(Data records)

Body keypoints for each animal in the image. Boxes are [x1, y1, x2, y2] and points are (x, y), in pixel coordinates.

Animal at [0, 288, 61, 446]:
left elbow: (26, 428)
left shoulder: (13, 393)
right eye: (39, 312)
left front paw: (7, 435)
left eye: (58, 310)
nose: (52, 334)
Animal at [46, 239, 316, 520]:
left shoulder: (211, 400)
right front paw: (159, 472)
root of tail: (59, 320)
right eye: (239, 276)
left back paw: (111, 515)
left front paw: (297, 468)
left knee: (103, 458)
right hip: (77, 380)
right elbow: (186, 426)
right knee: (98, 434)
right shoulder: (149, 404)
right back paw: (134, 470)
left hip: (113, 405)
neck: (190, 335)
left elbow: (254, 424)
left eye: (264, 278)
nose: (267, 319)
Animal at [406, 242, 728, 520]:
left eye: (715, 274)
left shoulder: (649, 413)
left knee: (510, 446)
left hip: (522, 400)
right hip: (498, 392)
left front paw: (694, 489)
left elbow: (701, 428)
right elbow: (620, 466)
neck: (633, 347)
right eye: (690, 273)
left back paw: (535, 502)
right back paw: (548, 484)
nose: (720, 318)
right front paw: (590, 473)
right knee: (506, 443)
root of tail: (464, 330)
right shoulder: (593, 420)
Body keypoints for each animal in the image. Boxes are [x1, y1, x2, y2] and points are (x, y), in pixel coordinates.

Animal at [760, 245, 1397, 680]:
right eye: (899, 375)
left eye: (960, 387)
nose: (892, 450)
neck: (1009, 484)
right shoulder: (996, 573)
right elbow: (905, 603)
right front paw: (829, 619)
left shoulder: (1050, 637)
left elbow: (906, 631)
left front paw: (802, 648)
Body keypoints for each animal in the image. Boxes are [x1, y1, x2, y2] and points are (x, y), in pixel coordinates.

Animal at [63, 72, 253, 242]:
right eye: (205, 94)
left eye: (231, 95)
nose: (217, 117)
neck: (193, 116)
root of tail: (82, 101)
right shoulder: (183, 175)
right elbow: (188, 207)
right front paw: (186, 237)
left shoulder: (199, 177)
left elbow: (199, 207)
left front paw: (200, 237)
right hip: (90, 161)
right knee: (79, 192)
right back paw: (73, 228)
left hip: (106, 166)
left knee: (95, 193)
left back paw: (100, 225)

(End Data records)

*Work instructions*:
Word for word, repeat every line of the data.

*Answer space*:
Body keypoints for each animal in the image. Boxes are [x1, y1, x2, y2] and points are (x, y), in pixel coordinates.

Animal at [0, 288, 61, 446]:
left elbow: (26, 428)
left shoulder: (13, 393)
right eye: (39, 312)
left front paw: (7, 435)
left eye: (58, 310)
nose: (52, 334)
Animal at [46, 239, 316, 520]:
left shoulder: (211, 400)
right front paw: (159, 472)
root of tail: (59, 320)
right eye: (239, 276)
left back paw: (111, 515)
left front paw: (297, 468)
left knee: (103, 458)
right hip: (77, 380)
right elbow: (186, 426)
right knee: (98, 434)
right shoulder: (149, 404)
right back paw: (134, 470)
left hip: (113, 405)
neck: (190, 335)
left elbow: (254, 424)
left eye: (264, 278)
nose: (267, 319)
Animal at [406, 242, 728, 520]:
left eye: (715, 274)
left shoulder: (649, 413)
left knee: (510, 446)
left hip: (522, 400)
right hip: (498, 392)
left front paw: (694, 489)
left elbow: (701, 428)
right elbow: (620, 466)
neck: (633, 347)
right eye: (690, 273)
left back paw: (535, 502)
right back paw: (548, 484)
nose: (720, 318)
right front paw: (590, 473)
right knee: (506, 443)
root of tail: (464, 330)
right shoulder: (593, 420)
Body keypoints for each animal in the image. Boxes are [x1, y1, x2, y2] and points are (x, y), in pixel coordinates.

Animal at [760, 245, 1397, 680]:
right eye: (899, 375)
left eye: (960, 387)
nose: (892, 450)
neck: (1009, 484)
right shoulder: (996, 573)
right elbow: (905, 603)
right front paw: (829, 619)
left shoulder: (1050, 637)
left elbow: (906, 631)
left front paw: (802, 648)
Body keypoints for each animal in the image. Boxes are [x1, y1, x2, y2] and points are (x, y), in pixel coordinates.

Animal at [63, 72, 253, 242]:
right eye: (205, 94)
left eye: (231, 95)
nose: (217, 117)
neck: (193, 116)
root of tail: (82, 101)
right shoulder: (183, 175)
right elbow: (188, 207)
right front paw: (186, 237)
left shoulder: (199, 177)
left elbow: (199, 207)
left front paw: (200, 237)
right hip: (90, 161)
right knee: (79, 192)
right back paw: (73, 228)
left hip: (106, 166)
left knee: (95, 193)
left back paw: (100, 225)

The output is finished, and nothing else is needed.